After the Connoisseur’s Akademie workshop wound down with a breathtaking rundown of the 2018 collection (including a look at one of their latest technological marvels, the Triple Split), Hoffman entertained the two biggest questions the workshop spawned in my mind:
How does one become a watchmaker, and is it too late to start as an adult?
“If somebody really wants to become a watchmaker, you first need to apply for watchmaking school,” Hoffman stated good-naturedly. “There are different watchmaking schools in Switzerland, in Germany, in England.

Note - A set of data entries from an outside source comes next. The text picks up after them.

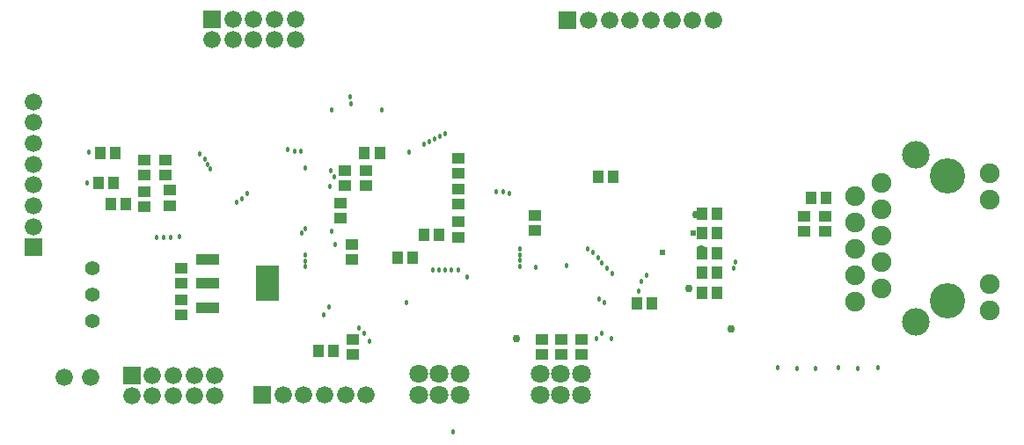
<source format=gbs>
%FSLAX23Y23*%
%MOIN*%
G04 EasyPC Gerber Version 16.0.6 Build 3249 *
%ADD19R,0.04340X0.04931*%
%ADD22R,0.09065X0.13395*%
%ADD71R,0.06600X0.06600*%
%ADD11C,0.01800*%
%ADD13C,0.02400*%
%ADD12C,0.03000*%
%ADD106C,0.03500*%
%ADD20C,0.05521*%
%ADD70C,0.06600*%
%ADD17C,0.07096*%
%ADD14C,0.07490*%
%ADD107C,0.10443*%
%ADD16C,0.13395*%
%ADD18R,0.04931X0.04340*%
%ADD21R,0.09065X0.04340*%
X0Y0D02*
D02*
D11*
X361Y1470D03*
X366Y1585D03*
X622Y1262D03*
X648Y1261D03*
X677D03*
X711Y1265D03*
X786Y1580D03*
X806Y1560D03*
X815Y1540D03*
X827Y1521D03*
X926Y1395D03*
X946Y1410D03*
X966Y1430D03*
X1121Y1595D03*
X1146Y1590D03*
X1171D03*
X1172Y1279D03*
X1185Y1174D03*
X1186Y1151D03*
Y1197D03*
Y1295D03*
Y1525D03*
X1256Y970D03*
X1276Y1000D03*
X1281Y1455D03*
X1283Y1515D03*
X1286Y1285D03*
Y1745D03*
X1297Y1493D03*
X1301Y1235D03*
X1356Y1795D03*
X1361Y1770D03*
X1391Y920D03*
X1411Y900D03*
X1431Y870D03*
X1476Y1745D03*
X1571Y1015D03*
X1581Y1585D03*
X1636Y1615D03*
X1656Y1625D03*
X1669Y1138D03*
X1676Y1635D03*
X1692Y1138D03*
X1696Y1645D03*
X1716Y1140D03*
Y1655D03*
X1741Y1140D03*
X1746Y525D03*
X1767Y1139D03*
X1801Y1113D03*
X1911Y1435D03*
X1936D03*
X1961Y1430D03*
X2001Y1153D03*
Y1175D03*
Y1197D03*
Y1220D03*
X2061Y1150D03*
X2176Y1155D03*
X2256Y1220D03*
X2276Y1205D03*
X2291Y880D03*
X2296Y1185D03*
X2301Y1030D03*
X2311Y900D03*
Y1165D03*
X2321Y1015D03*
X2331Y1145D03*
X2346Y880D03*
X2351Y1125D03*
X2451Y1060D03*
X2461Y1095D03*
X2481Y1120D03*
X2811Y1145D03*
X2816Y1170D03*
X2976Y770D03*
X3051Y765D03*
X3121D03*
X3206Y770D03*
X3281Y765D03*
X3356Y770D03*
D02*
D12*
X1986Y880D03*
X2641Y1070D03*
X2666Y1350D03*
X2801Y915D03*
D02*
D13*
X2541Y1205D03*
X2656Y1280D03*
D02*
D14*
X3271Y1020D03*
Y1120D03*
Y1220D03*
Y1320D03*
Y1420D03*
X3371Y1070D03*
Y1170D03*
Y1270D03*
Y1370D03*
Y1470D03*
X3781Y985D03*
Y1085D03*
Y1407D03*
Y1507D03*
D02*
D16*
X3621Y1021D03*
Y1495D03*
D02*
D17*
X1615Y667D03*
Y745D03*
X1694Y667D03*
Y745D03*
X1772Y667D03*
Y745D03*
X2075Y667D03*
Y745D03*
X2154Y667D03*
Y745D03*
X2232Y667D03*
Y745D03*
D02*
D18*
X575Y1380D03*
Y1437D03*
Y1500D03*
Y1557D03*
X655Y1500D03*
Y1557D03*
X672Y1384D03*
Y1441D03*
X715Y970D03*
Y1027D03*
X717Y1089D03*
Y1146D03*
X1320Y1335D03*
Y1392D03*
X1337Y1459D03*
Y1516D03*
X1362Y1179D03*
Y1236D03*
X1365Y820D03*
Y877D03*
X1417Y1459D03*
Y1516D03*
X1765Y1505D03*
Y1562D03*
X1767Y1264D03*
Y1321D03*
Y1389D03*
Y1446D03*
X2057Y1289D03*
Y1346D03*
X2082Y819D03*
Y876D03*
X2157Y819D03*
Y876D03*
X2232Y819D03*
Y876D03*
X3075Y1285D03*
Y1342D03*
X3155Y1285D03*
Y1342D03*
D02*
D19*
X404Y1469D03*
X409Y1584D03*
X449Y1389D03*
X461Y1469D03*
X466Y1584D03*
X506Y1389D03*
X1236Y831D03*
X1293D03*
X1411Y1581D03*
X1468D03*
X1536Y1186D03*
X1593D03*
X1636Y1271D03*
X1693D03*
X2296Y1491D03*
X2353D03*
X2444Y1014D03*
X2501D03*
X2689Y1054D03*
Y1129D03*
Y1204D03*
Y1279D03*
Y1354D03*
X2746Y1054D03*
Y1129D03*
Y1204D03*
Y1279D03*
Y1354D03*
X3104Y1414D03*
X3161D03*
D02*
D70*
X155Y1304D03*
Y1383D03*
Y1462D03*
Y1540D03*
Y1619D03*
Y1698D03*
Y1777D03*
X273Y731D03*
X373D03*
X529Y662D03*
X607D03*
Y740D03*
X686Y662D03*
Y740D03*
X765Y662D03*
Y740D03*
X834Y2012D03*
X843Y662D03*
Y740D03*
X912Y2012D03*
Y2090D03*
X991Y2012D03*
Y2090D03*
X1070Y2012D03*
Y2090D03*
X1102Y665D03*
X1148Y2012D03*
Y2090D03*
X1181Y665D03*
X1260D03*
X1339D03*
X1417D03*
X2260Y2087D03*
X2338D03*
X2417D03*
X2496D03*
X2575D03*
X2653D03*
X2732D03*
D02*
D71*
X155Y1225D03*
X529Y740D03*
X834Y2090D03*
X1024Y665D03*
X2181Y2087D03*
D02*
D20*
X381Y945D03*
Y1045D03*
Y1145D03*
D02*
D21*
X816Y997D03*
Y1088D03*
Y1178D03*
D02*
D22*
X1044Y1088D03*
D02*
D106*
X2685Y1217D03*
D02*
D107*
X3501Y941D03*
Y1575D03*
X0Y0D02*
M02*

</source>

Of course, you have to be good, and if you are good, you can progress in your career as a watchmaker.”
As for the age barrier, apparently there isn’t one: “We have young watchmakers who started at the age of 16, like myself, and we have watchmakers who are 30, 40, and sometimes we even have people who were already 42 when they started their apprenticeship. You can start basically at any age. You still need good eyesight, you need steady hands, of course, that’s very important.”
Watches are so commonplace today that it’s easy to take for granted just how much goes into the best precision timepieces—not just in terms of engineering and style, but passion and commitment as well. Those very human qualities are best seen through an eyeglass while observing complications, Hoffman reminds everyone who attends a Connoisseur’s Akademie, and given the chance, we should always strive to see the timeless beauty that a profession as unique and as complex as watchmaking can create.
Judging from the liveliness and enthusiasm that we departed the work area with, in contrast to our initial hush of uncertainty, we all agreed wholeheartedly.